– Этого не может быть! – воскликнул Андреа и взглянул на пса так, словно ожидал от него ответа.
И тут он вспомнил слова, брошенные женой накануне: «На этот раз между нами все кончено».
– Она рехнулась, – пробормотал он в смятении, обращаясь к Самсону, ответившему ему широким зевком. – Одно дело угрожать, а совершать безумные поступки – это совсем другое. Ладно, сейчас я ей все выложу.

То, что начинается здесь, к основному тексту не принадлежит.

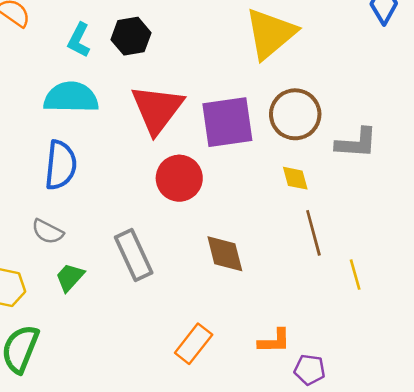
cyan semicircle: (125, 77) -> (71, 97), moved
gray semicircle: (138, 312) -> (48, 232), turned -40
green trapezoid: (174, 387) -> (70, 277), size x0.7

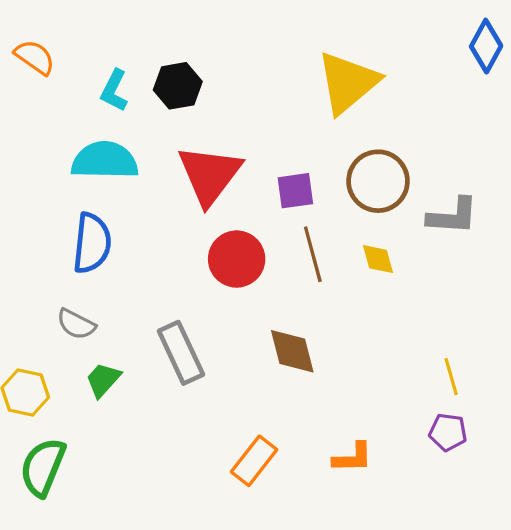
purple square: (227, 122) -> (295, 191), size x0.6
brown line: (313, 233) -> (313, 254), moved
purple pentagon: (310, 370) -> (448, 432), moved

Он вернулся в гостиную, схватил телефонную трубку и набрал номер сотового телефона Пенелопы. Ему ответил механический голос оператора, предложивший перезвонить позже, так как «абонент временно недоступен». Он в сердцах пнул ногой ящик с газетами и журналами, взвыл от боли и выругался.
Хромая и еле волоча ноги, Андреа вернулся в кухню, открыл дверцу холодильника и взял бутылку минеральной воды. Наполнив стакан, он выпил воду большими глотками. Потом он схватил банку с сахарным песком и швырнул ее о буфет. Белые крупинки дождем посыпались на пол. Андреа был вне себя, а сорвать зло было не на ком.
Принять обвинения Пенелопы он не мог, а главное – никак не мог поверить, что она действительно его оставила. Он чувствовал себя несчастным и оскорбленным.
– Глаза бы мои ее не видели, – пробормотал он, скатал письмо жены в шарик и швырнул его подальше от себя. – Идиотка! Да что она себе позволяет? Выключила сотовый! Сейчас сяду в машину, возьму ее за шкирку и приволоку назад силой. Врежу ей, если понадобится, – живо придет в себя!
На последних словах Андреа перешел на крик. Самсон решил, что хозяин кричит на него, и зарычал, обнажая клыки.
– Заткнись! – приказал Андреа, отыскивая глазами место, куда закатилось письмо.
Найдя бумажный шарик, он поднял его, разгладил и вернулся в спальню. Это была единственная комната, где сохранился хотя бы относительный порядок. Андреа растянулся поверх покрывала, еще хранившего тепло, в котором он нежился совсем недавно, когда и понятия не имел о разразившейся над его головой катастрофе, и начал перечитывать письмо жены, вникая в каждое слово. Пенелопа нарисовала портрет никчемного мерзавца, в котором он себя не узнавал.
Она описала развалившуюся семью, которая не могла быть его семьей.
Себя она назвала рабыней, жертвой эксплуататора, тирана. И наконец, она предъявила ему ультиматум: если он поедет за ней, она отнимет у него детей. Шантаж! Нет, это кошмар. Но неужели все это правда? Андреа всегда считал себя хорошим мужем и хорошим отцом. Ну да, иногда он терял терпение и выходил из себя. Ну и что? Разве другие мужья не злятся на своих жен? Особенно когда те едят их поедом и случая не упускают припереть к стенке? Неужели она и впрямь приревновала его к Стефании?